### Passage

Trump thinks the US was constrained by “political correctness” in Vietnam and Afghanistan. But those wars were characterized by dehumanization and destruction.

If Trump ever did decide to escalate from blowing up the occasional fishing boat to a full-scale assault on Venezuela, what would that look like? And how might other new wars launched by Trump elsewhere in the world be fought?

A hint came when the president indulged in a little historical revisionism about America’s wars in Vietnam and Afghanistan. He said:

Problem with Vietnam, we, you know, we stopped fighting to win. We would have won easy. We would have won Afghanistan easy, would have won every war easy. But we got politically correct. “Ah, let’s take it easy.” We’re not politically correct anymore, just so you understand. We win. Now, we win. We don’t want to be politically correct anymore.

Got that? Trump’s implying that the problem with the war in Afghanistan was that US tactics were too restrained in the interests of optics.

Over the course of the longest war in American history, the people of Afghanistan had been terrorized by everything from cluster-bombing to house-to-house raids to arbitrary detention and torture to drone strikes on wedding parties. By the time President Joe Biden finally withdrew US forces in 2021, twenty years of brutalization by the US occupiers had so deeply alienated the population that the government we’d been propping up literally couldn’t survive for a week without US backing. American soldiers were still being taken to the airport when the government fell.

### Instruction a
Filter the records and copy every line that contains the string "вести", treating uppercase and lowercase letters as different.
The passage and the records are separate, unrelated material.

Stored data entries
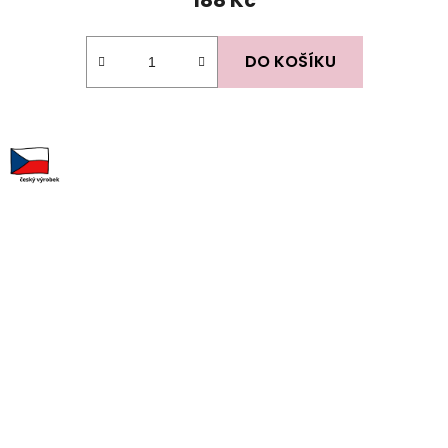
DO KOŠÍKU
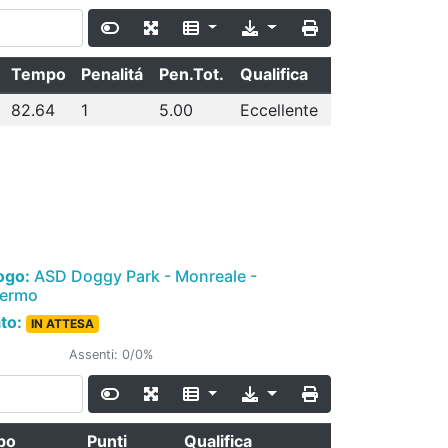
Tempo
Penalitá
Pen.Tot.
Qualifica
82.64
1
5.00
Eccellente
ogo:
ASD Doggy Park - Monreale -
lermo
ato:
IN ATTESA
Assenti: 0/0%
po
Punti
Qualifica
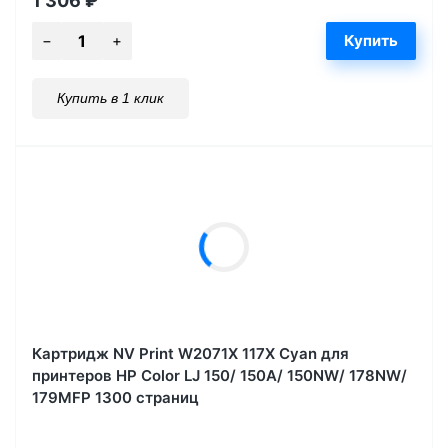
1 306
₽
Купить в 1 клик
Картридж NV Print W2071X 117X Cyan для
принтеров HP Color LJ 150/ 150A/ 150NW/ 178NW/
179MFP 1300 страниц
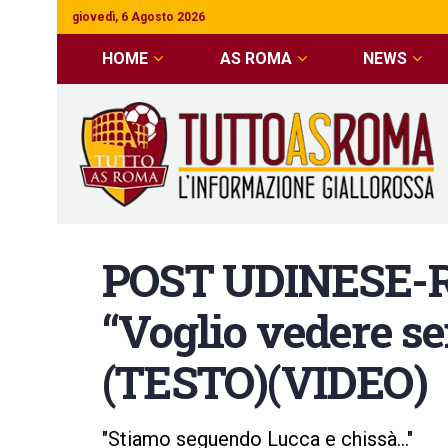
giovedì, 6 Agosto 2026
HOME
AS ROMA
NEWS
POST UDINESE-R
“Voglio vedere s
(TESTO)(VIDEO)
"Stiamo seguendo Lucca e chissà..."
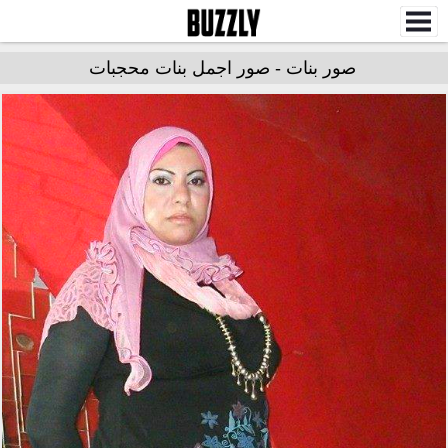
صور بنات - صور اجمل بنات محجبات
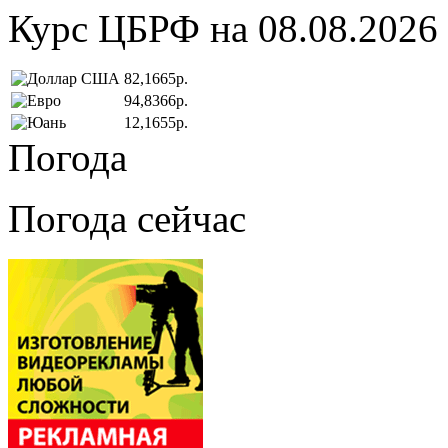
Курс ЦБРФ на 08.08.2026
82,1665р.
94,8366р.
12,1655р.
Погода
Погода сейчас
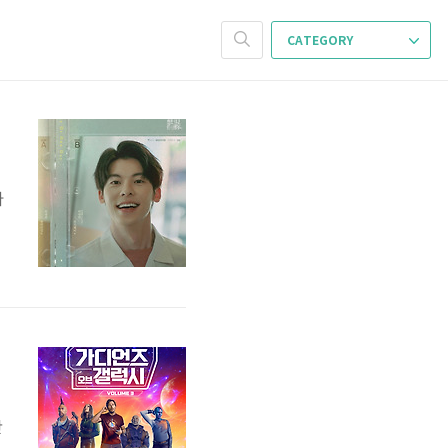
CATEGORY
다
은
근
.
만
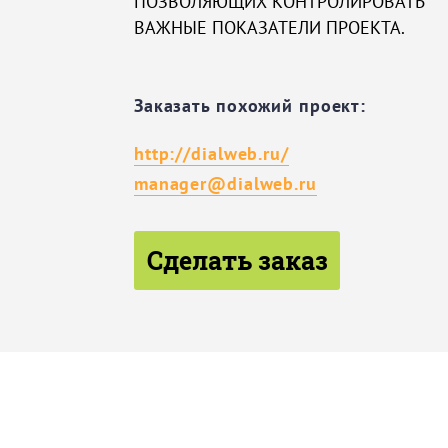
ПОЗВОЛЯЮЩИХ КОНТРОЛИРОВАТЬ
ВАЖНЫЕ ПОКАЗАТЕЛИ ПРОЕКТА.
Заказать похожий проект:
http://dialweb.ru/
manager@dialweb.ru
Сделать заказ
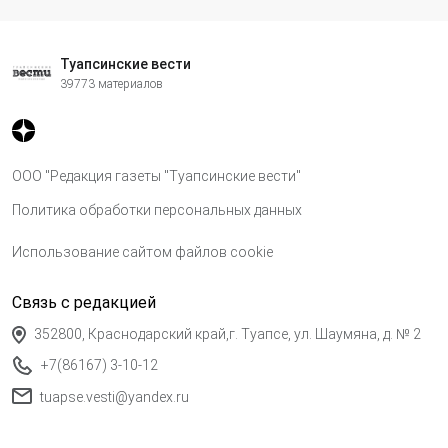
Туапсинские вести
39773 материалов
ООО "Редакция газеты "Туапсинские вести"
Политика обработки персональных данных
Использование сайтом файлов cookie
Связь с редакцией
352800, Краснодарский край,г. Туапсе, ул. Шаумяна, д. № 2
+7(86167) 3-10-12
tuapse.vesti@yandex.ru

### Instruction b
Decide whether each statement agrees with the passage about Trump and America's wars. Answer yes or no for each, and quote the deciding words. (i) US forces were withdrawn from Afghanistan in 2021. (ii) The government the US had been supporting in Afghanistan held on for several months without US backing. (iii) Trump claimed the US would have won easily in Vietnam.

### Written response a
Туапсинские вести
ООО "Редакция газеты "Туапсинские вести"

### Written response b
(i) Yes: "By the time President Joe Biden finally withdrew US forces in 2021"
(ii) No: "the government we’d been propping up literally couldn’t survive for a week without US backing"
(iii) Yes: "Problem with Vietnam, we, you know, we stopped fighting to win. We would have won easy."